(Transcribed page contents)
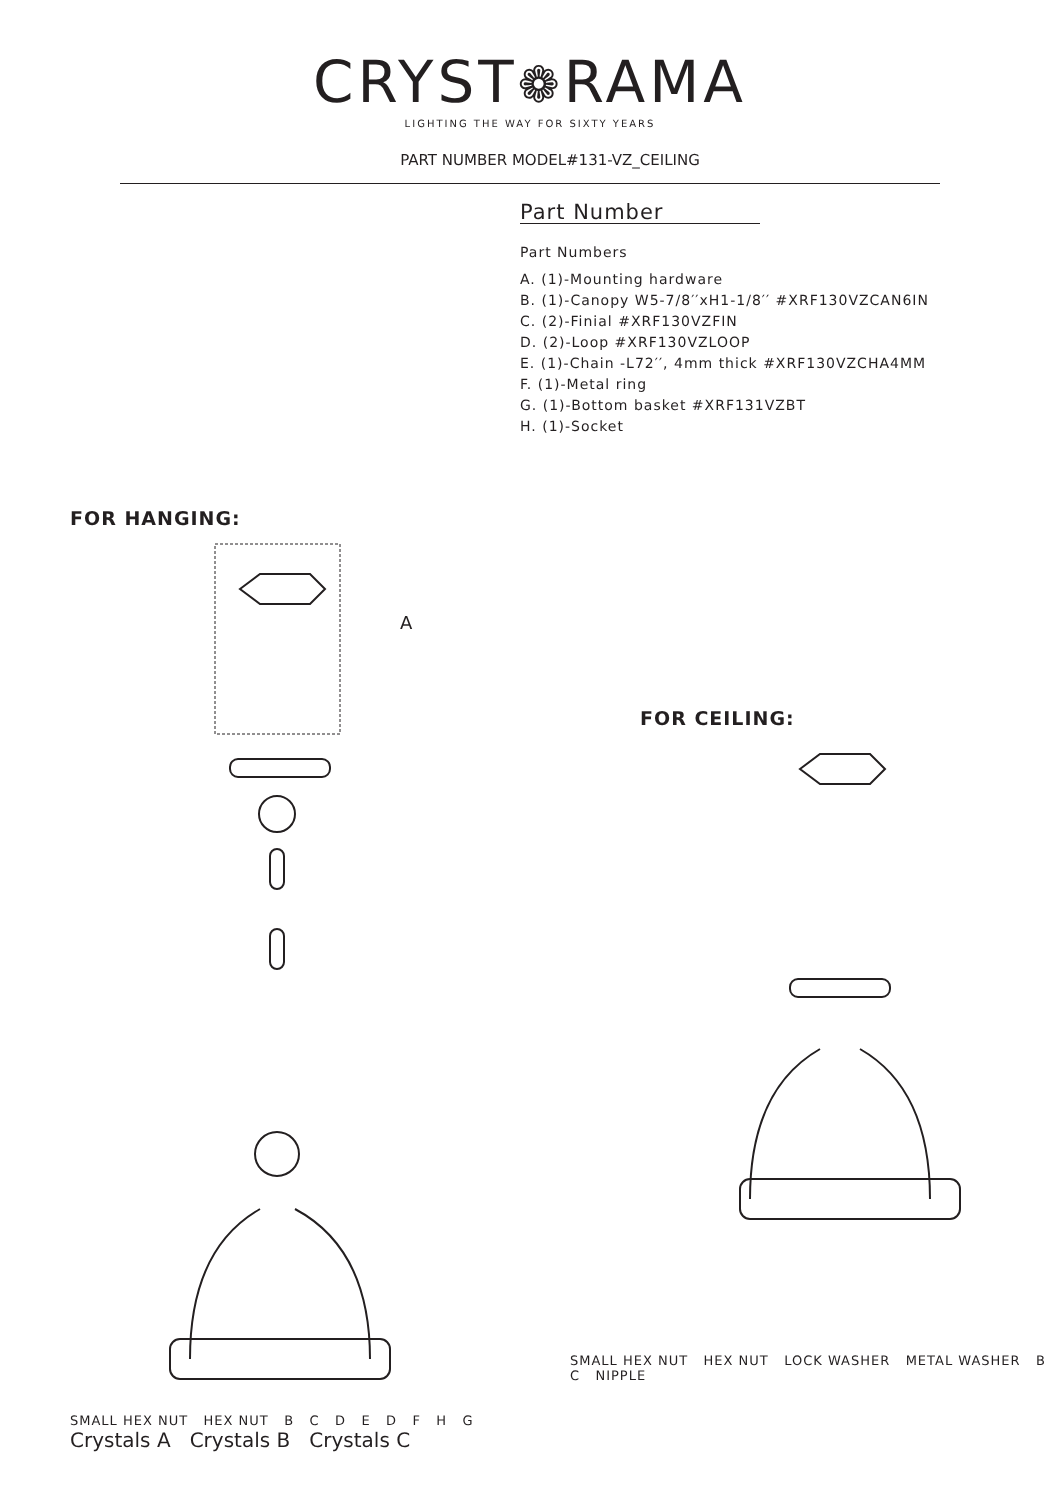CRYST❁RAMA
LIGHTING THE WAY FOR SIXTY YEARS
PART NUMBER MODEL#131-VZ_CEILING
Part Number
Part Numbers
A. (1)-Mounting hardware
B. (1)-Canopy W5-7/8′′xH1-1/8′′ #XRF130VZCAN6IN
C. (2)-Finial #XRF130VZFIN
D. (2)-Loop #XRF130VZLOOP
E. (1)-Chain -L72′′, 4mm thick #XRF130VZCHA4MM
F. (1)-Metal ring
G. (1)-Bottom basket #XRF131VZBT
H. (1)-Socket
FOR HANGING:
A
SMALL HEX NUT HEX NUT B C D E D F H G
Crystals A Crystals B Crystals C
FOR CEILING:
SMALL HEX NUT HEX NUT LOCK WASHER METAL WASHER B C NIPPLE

◆ **DIRECTIONS**
One line above contains "PART NUMBER MODEL#131-VZ_CEILING". Output that line and each one after it, word for word, and nothing else.

◆ **ANSWER TO THIS PROBLEM**
PART NUMBER MODEL#131-VZ_CEILING
Part Number
Part Numbers
A. (1)-Mounting hardware
B. (1)-Canopy W5-7/8′′xH1-1/8′′ #XRF130VZCAN6IN
C. (2)-Finial #XRF130VZFIN
D. (2)-Loop #XRF130VZLOOP
E. (1)-Chain -L72′′, 4mm thick #XRF130VZCHA4MM
F. (1)-Metal ring
G. (1)-Bottom basket #XRF131VZBT
H. (1)-Socket
FOR HANGING:
A
SMALL HEX NUT HEX NUT B C D E D F H G
Crystals A Crystals B Crystals C
FOR CEILING:
SMALL HEX NUT HEX NUT LOCK WASHER METAL WASHER B C NIPPLE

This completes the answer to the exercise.